TASK INSTRUCTIONS :: Check each line of the material for the string "four", and copy the lines that have it.

DATASET EXTRACT ::

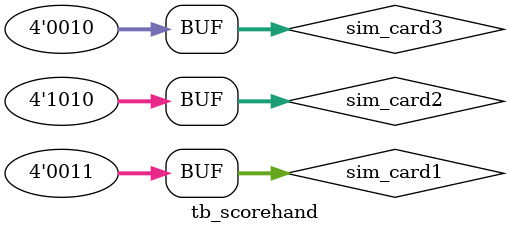
<source format=sv>
`timescale 1 ns / 1 ns

module tb_scorehand();
	reg [3:0] sim_card1;
	reg [3:0] sim_card2;
	reg [3:0] sim_card3;
	
	wire [3:0] sim_total;
	
	scorehand DUT (.card1(sim_card1), .card2(sim_card2), .card3(sim_card3), .total(sim_total));
	
	initial begin
		sim_card1 = 4'b0001; 
		sim_card2 = 4'b1001;
		sim_card3 = 4'b0110;
		#5;
		
		sim_card1 = 4'b1001; 
		sim_card2 = 4'b1000;
		sim_card3 = 4'b0000;
		#5;
		
		sim_card1 = 4'b0011; 
		sim_card2 = 4'b1010;
		sim_card3 = 4'b0010;
		#5;
	end 
	
endmodule


</source>
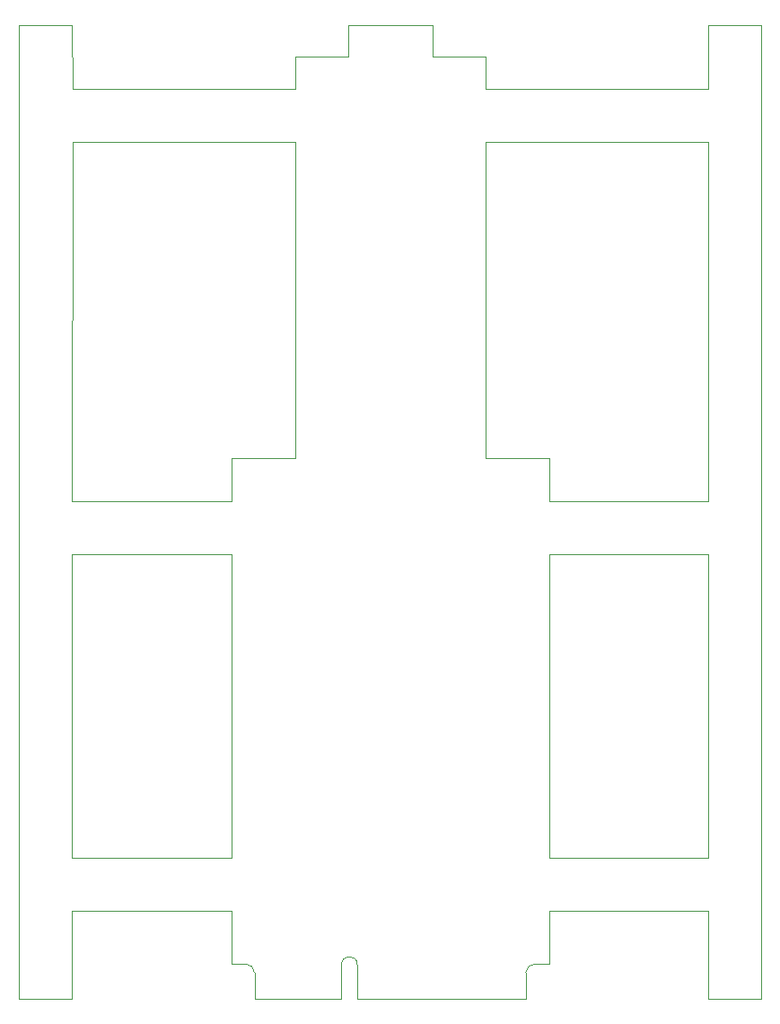
<source format=gm1>
%TF.GenerationSoftware,KiCad,Pcbnew,7.0.11-2.fc39*%
%TF.CreationDate,2024-03-17T16:29:44+01:00*%
%TF.ProjectId,mini-pcie-m.2-key-m-adapter,6d696e69-2d70-4636-9965-2d6d2e322d6b,rev?*%
%TF.SameCoordinates,Original*%
%TF.FileFunction,Profile,NP*%
%FSLAX46Y46*%
G04 Gerber Fmt 4.6, Leading zero omitted, Abs format (unit mm)*
G04 Created by KiCad (PCBNEW 7.0.11-2.fc39) date 2024-03-17 16:29:44*
%MOMM*%
%LPD*%
G01*
G04 APERTURE LIST*
%TA.AperFunction,Profile*%
%ADD10C,0.100000*%
%TD*%
%TA.AperFunction,Profile*%
%ADD11C,0.050000*%
%TD*%
G04 APERTURE END LIST*
D10*
X48850001Y-71699998D02*
X33850000Y-71700000D01*
X48850000Y-66700000D02*
X33850000Y-66700000D01*
X78850000Y-66700000D02*
X93850000Y-66700000D01*
X48850000Y-38050000D02*
X33849999Y-38050002D01*
X48850000Y-33050000D02*
X33850000Y-33050000D01*
X33850000Y11825000D02*
X33875000Y5825000D01*
X93875000Y5825000D02*
X93850000Y11825000D01*
X54875000Y825000D02*
X33875000Y825000D01*
X54875000Y5825000D02*
X33875000Y5825000D01*
X72875000Y825000D02*
X93875000Y825000D01*
X72875000Y5825000D02*
X93875000Y5825000D01*
X72875000Y8825000D02*
X72875000Y5825000D01*
X54875000Y8825000D02*
X54875000Y5825000D01*
X54875000Y-29050000D02*
X52850000Y-29050000D01*
X72875000Y-29050000D02*
X74850000Y-29050000D01*
X59875000Y8825000D02*
X54875000Y8825000D01*
X59875000Y11825000D02*
X59875000Y8825000D01*
X67875000Y8825000D02*
X72875000Y8825000D01*
X67875000Y11825000D02*
X67875000Y8825000D01*
X33850000Y11825000D02*
X28850000Y11825000D01*
X78850000Y-76700000D02*
X78850000Y-71700000D01*
X33850000Y-33050000D02*
X33875000Y825000D01*
X78850000Y-71700000D02*
X93850000Y-71700000D01*
X78850000Y-66700000D02*
X78850000Y-38050000D01*
X33850000Y-80000000D02*
X28850000Y-80000000D01*
X48850000Y-33050000D02*
X48850000Y-29050000D01*
X48850000Y-71700000D02*
X48850000Y-76700000D01*
X28850000Y-80000000D02*
X28850000Y11825000D01*
X78850000Y-38050000D02*
X93850000Y-38050000D01*
X93850000Y-66700000D02*
X93850000Y-38050000D01*
X78850000Y-33050000D02*
X78850000Y-29050000D01*
X33849999Y-38050002D02*
X33850000Y-66700000D01*
X93850000Y11825000D02*
X98850000Y11824999D01*
X72875000Y825000D02*
X72875000Y-29050000D01*
X48850000Y-38050000D02*
X48850000Y-66700000D01*
X78850000Y-33050000D02*
X93850000Y-33050000D01*
X98850000Y11824999D02*
X98850000Y-80000000D01*
X33850000Y-71700000D02*
X33850000Y-80000000D01*
X93850000Y-80000000D02*
X98850000Y-80000000D01*
X67875000Y11825000D02*
X59875000Y11825000D01*
X54875000Y-29050000D02*
X54875000Y825000D01*
X93850000Y-33050000D02*
X93875000Y825000D01*
X93850000Y-71700000D02*
X93850000Y-80000000D01*
D11*
%TO.C,J1*%
X48850000Y-29050000D02*
X52850000Y-29050000D01*
X48850000Y-76700000D02*
X50250000Y-76700000D01*
X51050000Y-80000000D02*
X51050000Y-77500000D01*
X59250000Y-80000000D02*
X51050000Y-80000000D01*
X59250000Y-80000000D02*
X59250000Y-76750000D01*
X60750000Y-80000000D02*
X60750000Y-76750000D01*
X60750000Y-80000000D02*
X76650000Y-80000000D01*
X74850000Y-29050000D02*
X78850000Y-29050000D01*
X76650000Y-80000000D02*
X76650000Y-77500000D01*
X77450000Y-76700000D02*
X78850000Y-76700000D01*
X51050000Y-77500000D02*
G75*
G03*
X50250000Y-76700000I-800001J-1D01*
G01*
X60750000Y-76750000D02*
G75*
G03*
X59250000Y-76750000I-750000J0D01*
G01*
X77450000Y-76700000D02*
G75*
G03*
X76650000Y-77500000I0J-800000D01*
G01*
%TD*%
M02*

</source>
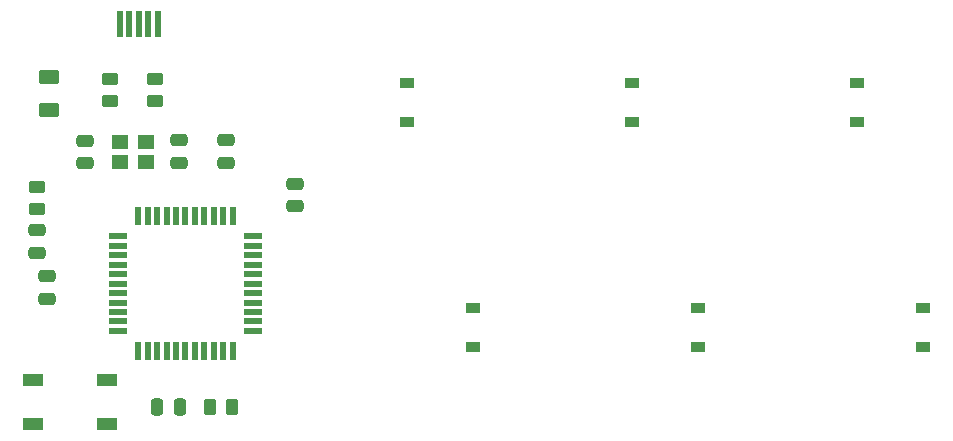
<source format=gbr>
%TF.GenerationSoftware,KiCad,Pcbnew,(6.0.11)*%
%TF.CreationDate,2023-05-27T14:51:32-04:00*%
%TF.ProjectId,MacroPad1.0,4d616372-6f50-4616-9431-2e302e6b6963,rev?*%
%TF.SameCoordinates,Original*%
%TF.FileFunction,Paste,Bot*%
%TF.FilePolarity,Positive*%
%FSLAX46Y46*%
G04 Gerber Fmt 4.6, Leading zero omitted, Abs format (unit mm)*
G04 Created by KiCad (PCBNEW (6.0.11)) date 2023-05-27 14:51:32*
%MOMM*%
%LPD*%
G01*
G04 APERTURE LIST*
G04 Aperture macros list*
%AMRoundRect*
0 Rectangle with rounded corners*
0 $1 Rounding radius*
0 $2 $3 $4 $5 $6 $7 $8 $9 X,Y pos of 4 corners*
0 Add a 4 corners polygon primitive as box body*
4,1,4,$2,$3,$4,$5,$6,$7,$8,$9,$2,$3,0*
0 Add four circle primitives for the rounded corners*
1,1,$1+$1,$2,$3*
1,1,$1+$1,$4,$5*
1,1,$1+$1,$6,$7*
1,1,$1+$1,$8,$9*
0 Add four rect primitives between the rounded corners*
20,1,$1+$1,$2,$3,$4,$5,0*
20,1,$1+$1,$4,$5,$6,$7,0*
20,1,$1+$1,$6,$7,$8,$9,0*
20,1,$1+$1,$8,$9,$2,$3,0*%
G04 Aperture macros list end*
%ADD10RoundRect,0.250000X0.262500X0.450000X-0.262500X0.450000X-0.262500X-0.450000X0.262500X-0.450000X0*%
%ADD11RoundRect,0.250000X0.475000X-0.250000X0.475000X0.250000X-0.475000X0.250000X-0.475000X-0.250000X0*%
%ADD12R,1.200000X0.900000*%
%ADD13RoundRect,0.250000X-0.475000X0.250000X-0.475000X-0.250000X0.475000X-0.250000X0.475000X0.250000X0*%
%ADD14RoundRect,0.250000X-0.450000X0.262500X-0.450000X-0.262500X0.450000X-0.262500X0.450000X0.262500X0*%
%ADD15RoundRect,0.250000X-0.625000X0.375000X-0.625000X-0.375000X0.625000X-0.375000X0.625000X0.375000X0*%
%ADD16RoundRect,0.250000X-0.250000X-0.475000X0.250000X-0.475000X0.250000X0.475000X-0.250000X0.475000X0*%
%ADD17R,1.800000X1.100000*%
%ADD18R,0.500000X2.250000*%
%ADD19R,1.500000X0.550000*%
%ADD20R,0.550000X1.500000*%
%ADD21R,1.400000X1.200000*%
G04 APERTURE END LIST*
D10*
%TO.C,R4*%
X89273500Y-110204250D03*
X87448500Y-110204250D03*
%TD*%
D11*
%TO.C,C6*%
X94615000Y-93247250D03*
X94615000Y-91347250D03*
%TD*%
D12*
%TO.C,D3*%
X123158250Y-82773250D03*
X123158250Y-86073250D03*
%TD*%
D13*
%TO.C,C2*%
X84836000Y-87664250D03*
X84836000Y-89564250D03*
%TD*%
D11*
%TO.C,C3*%
X76835000Y-89596000D03*
X76835000Y-87696000D03*
%TD*%
D12*
%TO.C,D1*%
X104140000Y-82773250D03*
X104140000Y-86073250D03*
%TD*%
%TO.C,D6*%
X147828000Y-101823250D03*
X147828000Y-105123250D03*
%TD*%
D14*
%TO.C,R3*%
X72771000Y-91638750D03*
X72771000Y-93463750D03*
%TD*%
%TO.C,R1*%
X78994000Y-82494750D03*
X78994000Y-84319750D03*
%TD*%
D12*
%TO.C,D2*%
X109696250Y-101823250D03*
X109696250Y-105123250D03*
%TD*%
D11*
%TO.C,C4*%
X73660000Y-101060250D03*
X73660000Y-99160250D03*
%TD*%
D15*
%TO.C,F1*%
X73787000Y-82261250D03*
X73787000Y-85061250D03*
%TD*%
D11*
%TO.C,C1*%
X88773000Y-89564250D03*
X88773000Y-87664250D03*
%TD*%
D16*
%TO.C,C5*%
X82966000Y-110204250D03*
X84866000Y-110204250D03*
%TD*%
D17*
%TO.C,SW1*%
X78665000Y-107973250D03*
X72465000Y-111673250D03*
X78665000Y-111673250D03*
X72465000Y-107973250D03*
%TD*%
D12*
%TO.C,D4*%
X128778000Y-101823250D03*
X128778000Y-105123250D03*
%TD*%
D18*
%TO.C,USB1*%
X83007000Y-77782500D03*
X82207000Y-77782500D03*
X81407000Y-77782500D03*
X80607000Y-77782500D03*
X79807000Y-77782500D03*
%TD*%
D12*
%TO.C,D5*%
X142240000Y-82773250D03*
X142240000Y-86073250D03*
%TD*%
D19*
%TO.C,U1*%
X79644000Y-103790250D03*
X79644000Y-102990250D03*
X79644000Y-102190250D03*
X79644000Y-101390250D03*
X79644000Y-100590250D03*
X79644000Y-99790250D03*
X79644000Y-98990250D03*
X79644000Y-98190250D03*
X79644000Y-97390250D03*
X79644000Y-96590250D03*
X79644000Y-95790250D03*
D20*
X81344000Y-94090250D03*
X82144000Y-94090250D03*
X82944000Y-94090250D03*
X83744000Y-94090250D03*
X84544000Y-94090250D03*
X85344000Y-94090250D03*
X86144000Y-94090250D03*
X86944000Y-94090250D03*
X87744000Y-94090250D03*
X88544000Y-94090250D03*
X89344000Y-94090250D03*
D19*
X91044000Y-95790250D03*
X91044000Y-96590250D03*
X91044000Y-97390250D03*
X91044000Y-98190250D03*
X91044000Y-98990250D03*
X91044000Y-99790250D03*
X91044000Y-100590250D03*
X91044000Y-101390250D03*
X91044000Y-102190250D03*
X91044000Y-102990250D03*
X91044000Y-103790250D03*
D20*
X89344000Y-105490250D03*
X88544000Y-105490250D03*
X87744000Y-105490250D03*
X86944000Y-105490250D03*
X86144000Y-105490250D03*
X85344000Y-105490250D03*
X84544000Y-105490250D03*
X83744000Y-105490250D03*
X82944000Y-105490250D03*
X82144000Y-105490250D03*
X81344000Y-105490250D03*
%TD*%
D14*
%TO.C,R2*%
X82804000Y-82494750D03*
X82804000Y-84319750D03*
%TD*%
D13*
%TO.C,C7*%
X72771000Y-95284250D03*
X72771000Y-97184250D03*
%TD*%
D21*
%TO.C,Y1*%
X81999000Y-89464250D03*
X79799000Y-89464250D03*
X79799000Y-87764250D03*
X81999000Y-87764250D03*
%TD*%
M02*

</source>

OUTPUT BELOW ::
0 Add four circle primitives for the rounded corners*
0 Add four rect primitives between the rounded corners*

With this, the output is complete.